REPUBLIKA.CO.ID, JAKARTA -- Otoritas Jasa Keuangan (OJK) menilai Bank Muamalat tidak mengalami persoalan likuiditas yang mengkhawatirkan, tetapi membutuhkan investor yang bisa menyuntikkan modal untuk ekspansi usaha.
"Bank Muamalat basisnya mempunyai likuiditas bagus, hanya membutuhkan tambahan modal untuk beroperasi ke depan," kata Ketua Dewan Komisioner OJK Wimboh Santoso dalam rapat kerja Komisi XI DPR membahas perkembangan Bank Muamalat di Jakarta, Rabu (11/4).
Wimboh mengatakan, permodalan sangat dibutuhkan Bank Muamalat karena wajar apabila sektor perbankan memutuskan untuk tumbuh dan berkembang lebih optimal. Apalagi, Bank Muamalat merupakan pionir dari industri keuangan syariah dan tercatat sebagai bank syariah pertama di Indonesia.

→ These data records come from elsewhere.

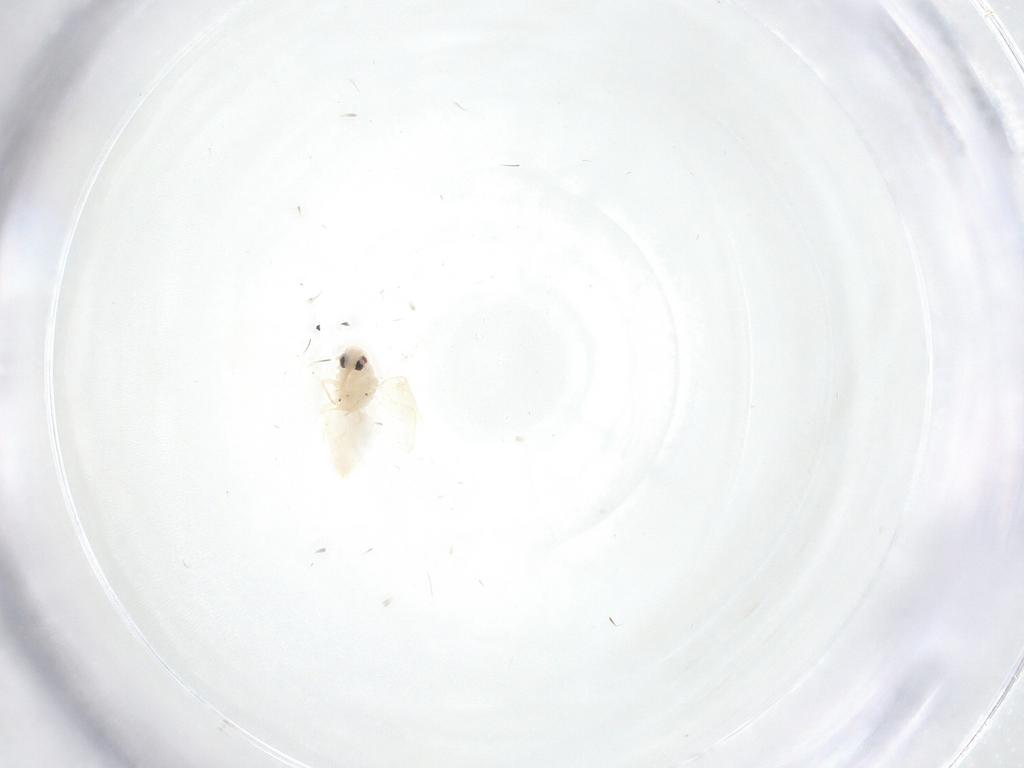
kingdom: Animalia
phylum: Arthropoda
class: Insecta
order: Hemiptera
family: Aleyrodidae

"Kebutuhan modal ini hal yang normal karena Bank Muamalat harus terus tumbuh untuk menjalankan fungsi intermediasi secara berkelanjutan," katanya.
Kepala Eksekutif Pengawas Perbankan OJK Heru Kristiyana menambahkan, saat ini komposisi pemilik modal Bank Muamalat terdiri atas Bank Pembangunan Islam (IDB) sebesar 32,74 persen, Grup Boubyan Bank-Kuwait 30,45 persen, Grup Sedco 24,23 persen, dan perseorangan 12,58 persen. Namun, IDB memutuskan tidak lagi menambah modal di Bank Muamalat karena terdapat peraturan internal yang membatasi kepemilikan modal hanya sebesar 20 persen.
Demikian juga dengan Boubyan Bank-Kuwait dan Sedco Holdings yang memutuskan untuk melakukan konsolidasi atas kepemilikan saham di Bank Muamalat.
"Dengan kondisi ini, perkembangan Bank Muamalat stagnan karena ekspansi membutuhkan penambahan modal," kata Heru.
Untuk itu, Heru mengharapkan adanya calon investor yang serius untuk menanamkan modal ke Bank Muamalat agar industri keuangan syariah di Indonesia dapat tumbuh berkembang lebih baik.